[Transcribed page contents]
===============

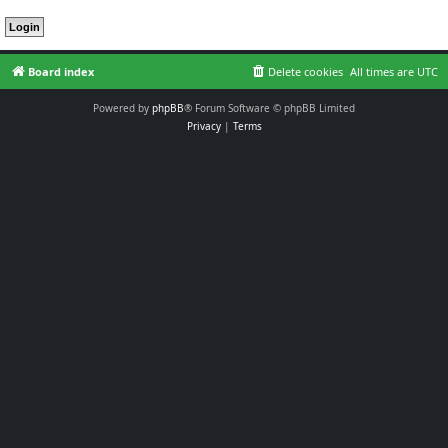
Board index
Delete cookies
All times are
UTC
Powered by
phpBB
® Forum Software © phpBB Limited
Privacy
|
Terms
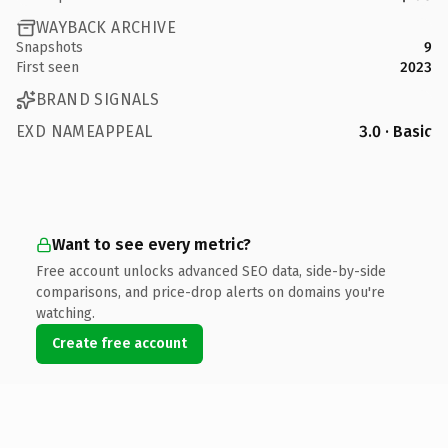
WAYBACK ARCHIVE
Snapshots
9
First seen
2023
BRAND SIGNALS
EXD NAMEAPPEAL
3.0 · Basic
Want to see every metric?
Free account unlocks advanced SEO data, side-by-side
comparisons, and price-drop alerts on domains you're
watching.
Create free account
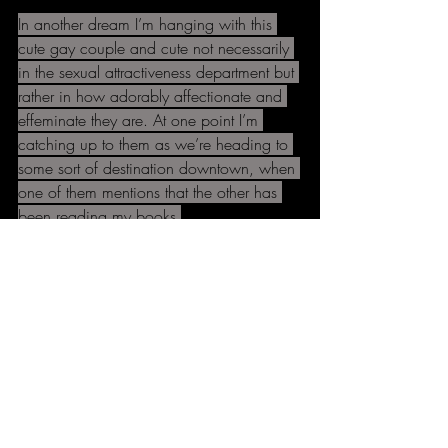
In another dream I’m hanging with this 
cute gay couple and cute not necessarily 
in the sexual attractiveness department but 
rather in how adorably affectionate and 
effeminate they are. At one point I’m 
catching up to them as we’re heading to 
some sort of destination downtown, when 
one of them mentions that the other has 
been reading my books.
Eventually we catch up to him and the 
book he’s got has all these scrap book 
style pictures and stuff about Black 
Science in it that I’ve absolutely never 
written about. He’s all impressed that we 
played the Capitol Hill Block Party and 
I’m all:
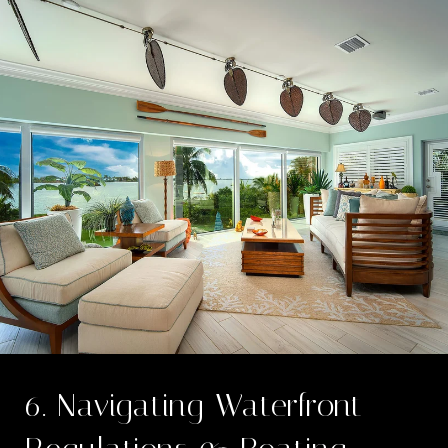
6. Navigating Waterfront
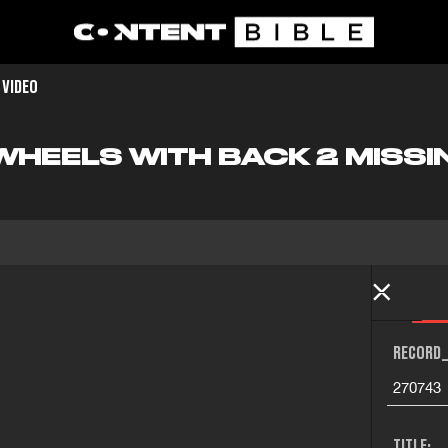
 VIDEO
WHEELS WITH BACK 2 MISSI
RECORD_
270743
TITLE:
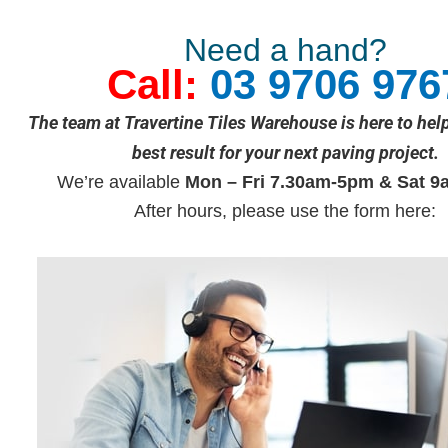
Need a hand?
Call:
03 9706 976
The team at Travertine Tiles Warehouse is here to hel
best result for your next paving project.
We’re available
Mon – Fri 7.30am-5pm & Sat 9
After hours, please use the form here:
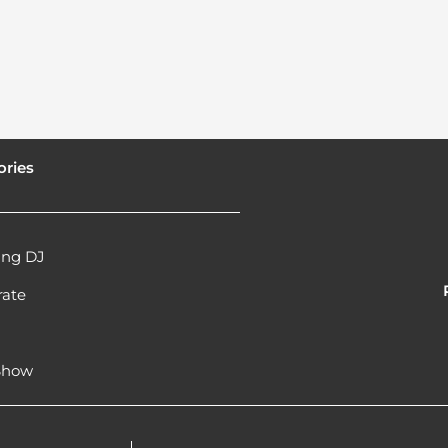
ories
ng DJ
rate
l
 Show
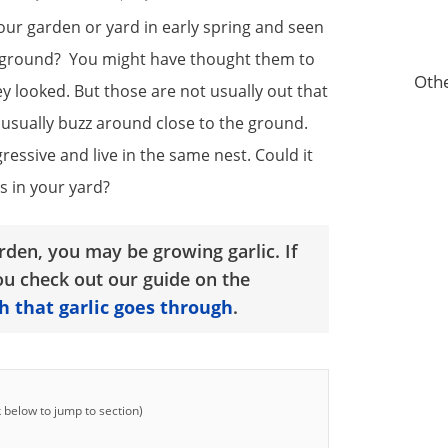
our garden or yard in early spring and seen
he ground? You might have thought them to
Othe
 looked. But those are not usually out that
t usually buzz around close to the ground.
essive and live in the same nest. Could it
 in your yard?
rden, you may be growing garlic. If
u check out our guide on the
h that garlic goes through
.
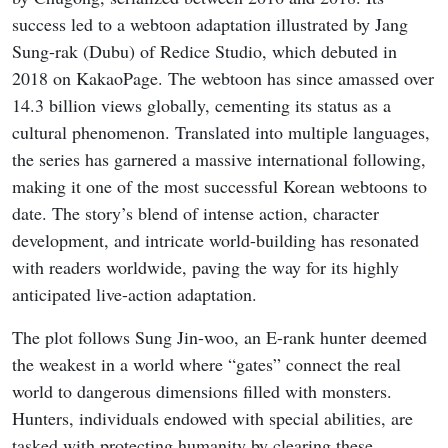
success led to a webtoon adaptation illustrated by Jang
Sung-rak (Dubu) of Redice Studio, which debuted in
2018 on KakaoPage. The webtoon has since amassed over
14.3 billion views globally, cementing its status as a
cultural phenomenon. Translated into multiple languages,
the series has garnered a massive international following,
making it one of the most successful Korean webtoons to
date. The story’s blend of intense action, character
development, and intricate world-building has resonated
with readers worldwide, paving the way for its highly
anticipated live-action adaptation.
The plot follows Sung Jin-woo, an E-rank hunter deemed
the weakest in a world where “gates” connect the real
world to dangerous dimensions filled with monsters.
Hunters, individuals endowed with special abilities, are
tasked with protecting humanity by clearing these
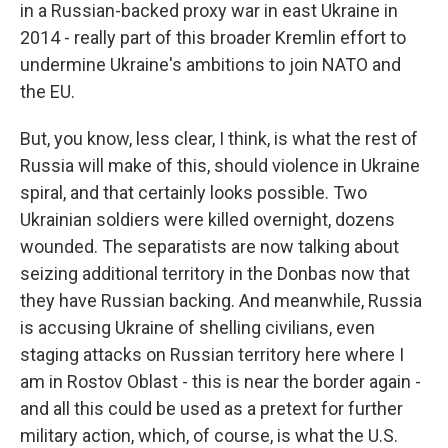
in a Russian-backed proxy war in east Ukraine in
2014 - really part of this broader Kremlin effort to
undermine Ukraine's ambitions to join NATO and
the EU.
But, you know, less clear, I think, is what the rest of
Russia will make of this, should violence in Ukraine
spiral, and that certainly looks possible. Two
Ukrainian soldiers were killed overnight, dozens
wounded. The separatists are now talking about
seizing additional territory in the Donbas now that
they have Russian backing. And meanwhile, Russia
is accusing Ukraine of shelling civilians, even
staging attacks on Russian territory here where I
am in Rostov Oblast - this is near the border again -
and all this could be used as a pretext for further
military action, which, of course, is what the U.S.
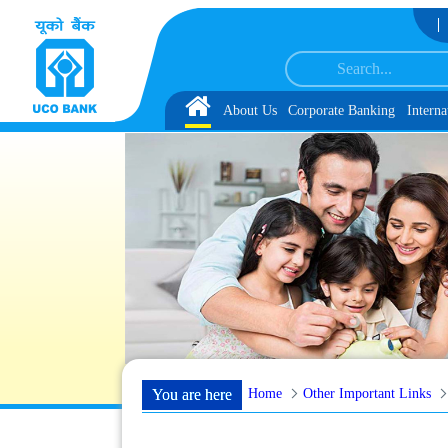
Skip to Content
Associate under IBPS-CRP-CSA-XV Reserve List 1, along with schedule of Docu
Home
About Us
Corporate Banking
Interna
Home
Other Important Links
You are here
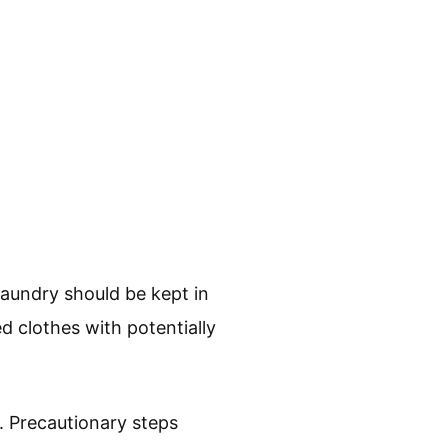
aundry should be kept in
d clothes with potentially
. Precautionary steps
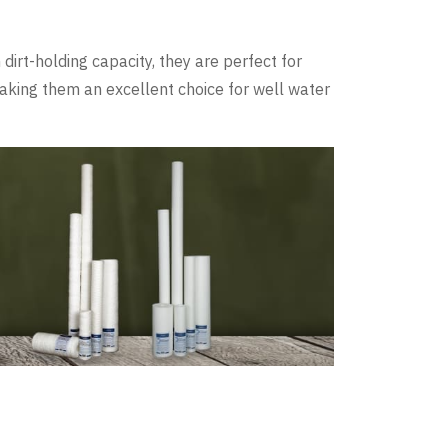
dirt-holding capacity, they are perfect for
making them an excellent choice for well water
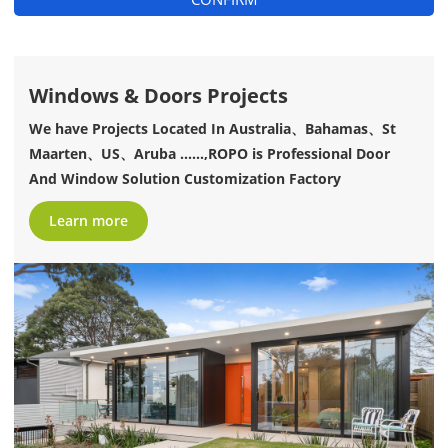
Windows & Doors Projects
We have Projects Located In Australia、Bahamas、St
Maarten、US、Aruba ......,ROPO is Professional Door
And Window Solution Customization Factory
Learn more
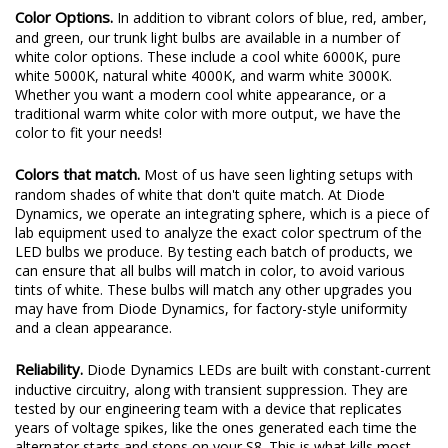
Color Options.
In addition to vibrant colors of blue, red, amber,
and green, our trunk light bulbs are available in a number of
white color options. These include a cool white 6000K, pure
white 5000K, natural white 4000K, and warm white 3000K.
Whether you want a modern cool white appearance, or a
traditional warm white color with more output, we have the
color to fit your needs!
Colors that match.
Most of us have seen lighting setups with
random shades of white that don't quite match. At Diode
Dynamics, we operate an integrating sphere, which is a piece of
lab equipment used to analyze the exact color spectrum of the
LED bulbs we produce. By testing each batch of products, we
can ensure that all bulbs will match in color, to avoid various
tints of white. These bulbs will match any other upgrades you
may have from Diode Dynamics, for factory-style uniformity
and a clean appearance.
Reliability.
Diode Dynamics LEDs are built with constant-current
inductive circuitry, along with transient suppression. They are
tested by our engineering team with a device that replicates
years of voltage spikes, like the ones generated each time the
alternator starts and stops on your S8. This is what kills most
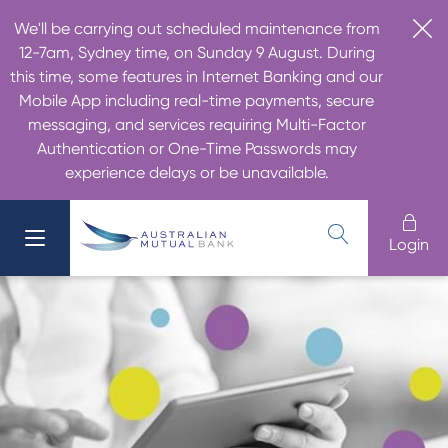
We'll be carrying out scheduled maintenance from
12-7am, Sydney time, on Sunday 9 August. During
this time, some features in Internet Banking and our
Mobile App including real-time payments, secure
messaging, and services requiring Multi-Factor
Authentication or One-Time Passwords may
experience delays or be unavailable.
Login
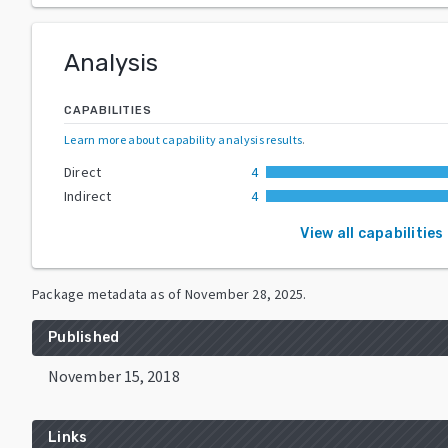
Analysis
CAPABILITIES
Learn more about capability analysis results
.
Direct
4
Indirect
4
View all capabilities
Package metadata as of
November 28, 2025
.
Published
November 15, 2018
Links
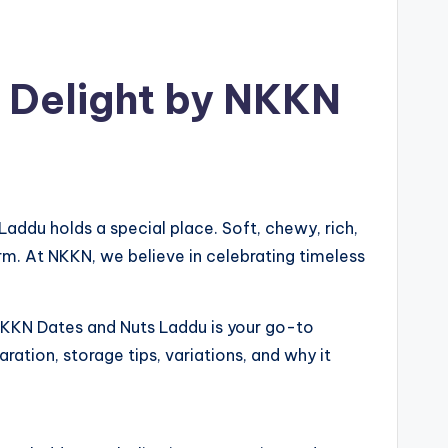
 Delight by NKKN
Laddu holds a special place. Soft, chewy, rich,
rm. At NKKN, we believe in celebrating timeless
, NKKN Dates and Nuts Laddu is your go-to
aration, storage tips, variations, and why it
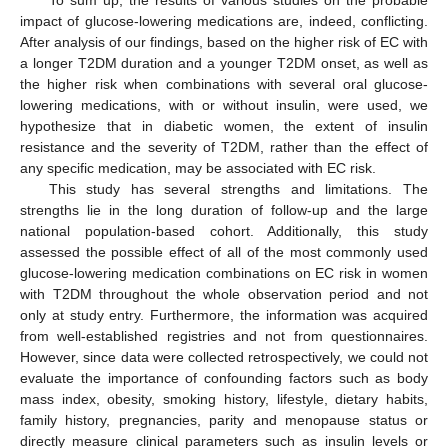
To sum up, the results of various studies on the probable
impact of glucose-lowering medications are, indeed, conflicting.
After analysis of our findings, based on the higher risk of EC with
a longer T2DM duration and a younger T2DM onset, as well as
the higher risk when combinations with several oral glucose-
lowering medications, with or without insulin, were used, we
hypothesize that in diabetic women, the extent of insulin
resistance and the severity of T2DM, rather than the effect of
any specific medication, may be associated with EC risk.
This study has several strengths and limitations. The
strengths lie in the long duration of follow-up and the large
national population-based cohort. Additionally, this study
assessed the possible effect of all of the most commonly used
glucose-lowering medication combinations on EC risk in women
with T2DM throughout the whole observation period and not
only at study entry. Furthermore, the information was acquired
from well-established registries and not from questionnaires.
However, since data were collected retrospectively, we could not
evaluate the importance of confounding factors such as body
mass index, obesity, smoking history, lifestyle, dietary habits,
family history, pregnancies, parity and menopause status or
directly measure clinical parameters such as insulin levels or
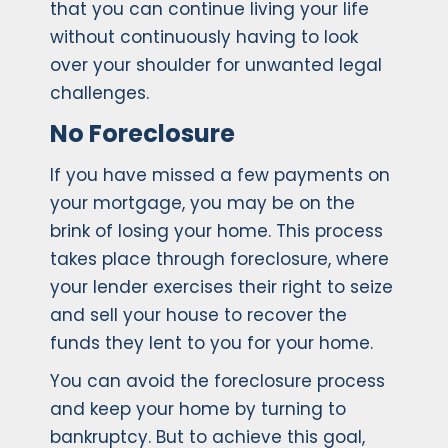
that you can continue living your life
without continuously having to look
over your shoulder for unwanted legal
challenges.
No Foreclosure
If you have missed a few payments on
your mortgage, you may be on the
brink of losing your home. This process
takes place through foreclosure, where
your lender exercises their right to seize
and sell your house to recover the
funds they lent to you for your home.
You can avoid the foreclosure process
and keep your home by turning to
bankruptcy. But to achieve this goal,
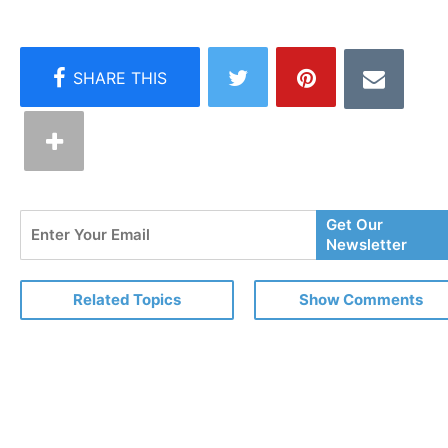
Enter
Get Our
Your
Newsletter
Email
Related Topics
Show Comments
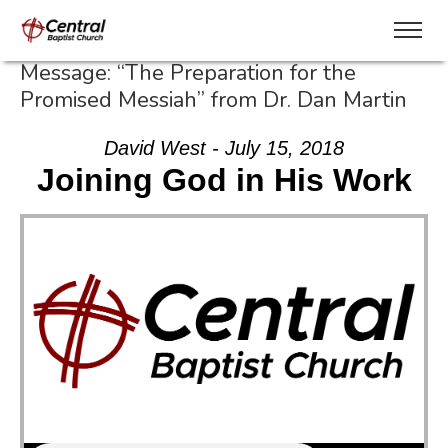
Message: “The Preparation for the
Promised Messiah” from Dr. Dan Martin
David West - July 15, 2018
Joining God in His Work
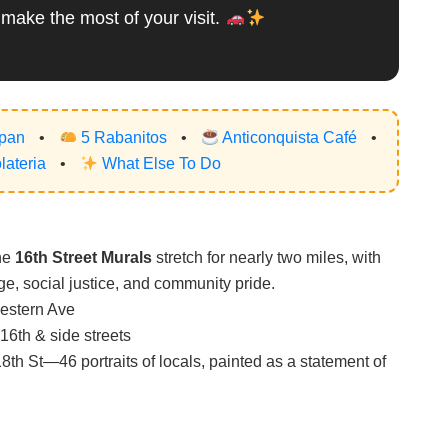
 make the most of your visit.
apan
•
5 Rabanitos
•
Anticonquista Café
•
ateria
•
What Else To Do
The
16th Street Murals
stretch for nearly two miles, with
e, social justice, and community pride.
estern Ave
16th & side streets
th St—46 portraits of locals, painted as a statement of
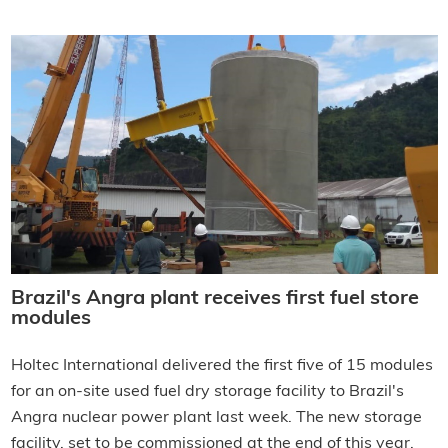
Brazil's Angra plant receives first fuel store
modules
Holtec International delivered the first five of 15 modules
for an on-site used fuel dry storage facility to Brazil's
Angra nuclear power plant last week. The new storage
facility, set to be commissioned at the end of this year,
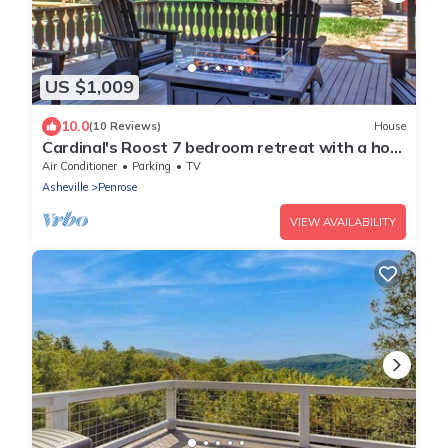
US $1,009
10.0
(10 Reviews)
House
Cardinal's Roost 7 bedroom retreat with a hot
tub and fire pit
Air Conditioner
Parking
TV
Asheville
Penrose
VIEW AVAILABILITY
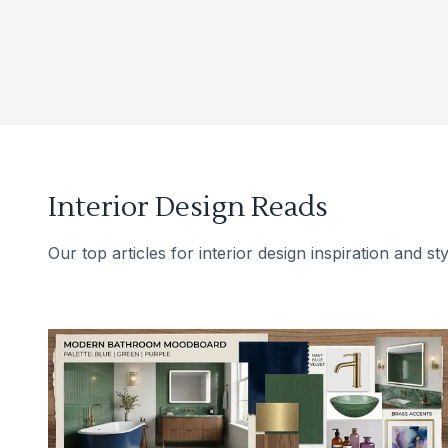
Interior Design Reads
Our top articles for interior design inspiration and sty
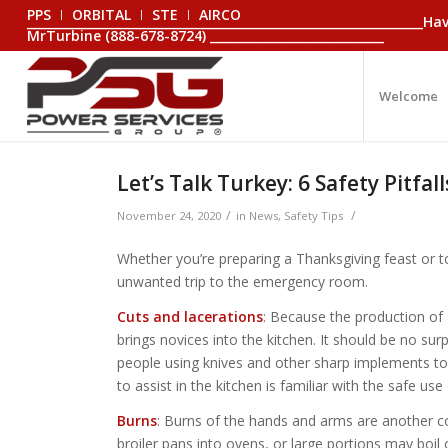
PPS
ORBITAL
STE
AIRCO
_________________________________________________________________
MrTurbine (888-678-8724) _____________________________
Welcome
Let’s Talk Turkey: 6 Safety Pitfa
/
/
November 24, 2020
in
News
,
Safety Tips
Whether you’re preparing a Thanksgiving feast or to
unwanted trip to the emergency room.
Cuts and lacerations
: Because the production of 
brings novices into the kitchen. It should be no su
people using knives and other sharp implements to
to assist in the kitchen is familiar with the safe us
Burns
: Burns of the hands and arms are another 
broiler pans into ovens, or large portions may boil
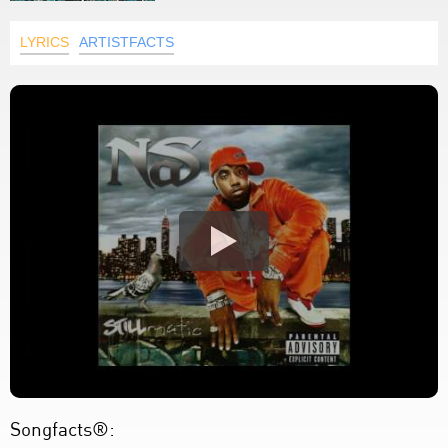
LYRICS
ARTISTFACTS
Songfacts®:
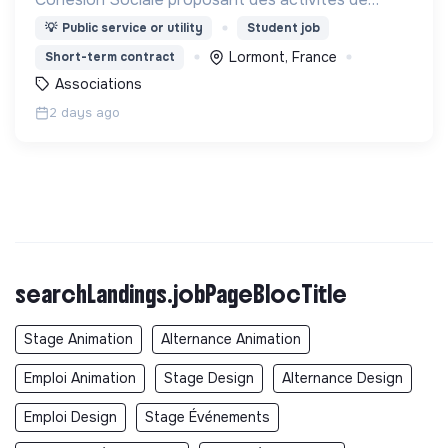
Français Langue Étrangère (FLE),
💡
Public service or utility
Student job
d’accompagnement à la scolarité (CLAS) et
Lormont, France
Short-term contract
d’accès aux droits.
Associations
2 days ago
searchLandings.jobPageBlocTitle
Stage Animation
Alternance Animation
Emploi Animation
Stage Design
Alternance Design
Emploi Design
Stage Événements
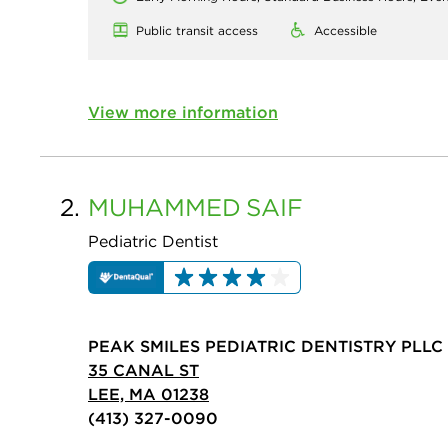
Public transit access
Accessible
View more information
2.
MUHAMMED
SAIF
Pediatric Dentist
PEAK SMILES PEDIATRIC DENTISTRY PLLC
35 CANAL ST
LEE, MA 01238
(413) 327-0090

===============

> _EXERCISE DESCRIPTION_
Whenever the string "phpBB" turns up in a line above, copy that line out.

> _TASK SOLUTION_
phpBB
® Forum Software © phpBB Limited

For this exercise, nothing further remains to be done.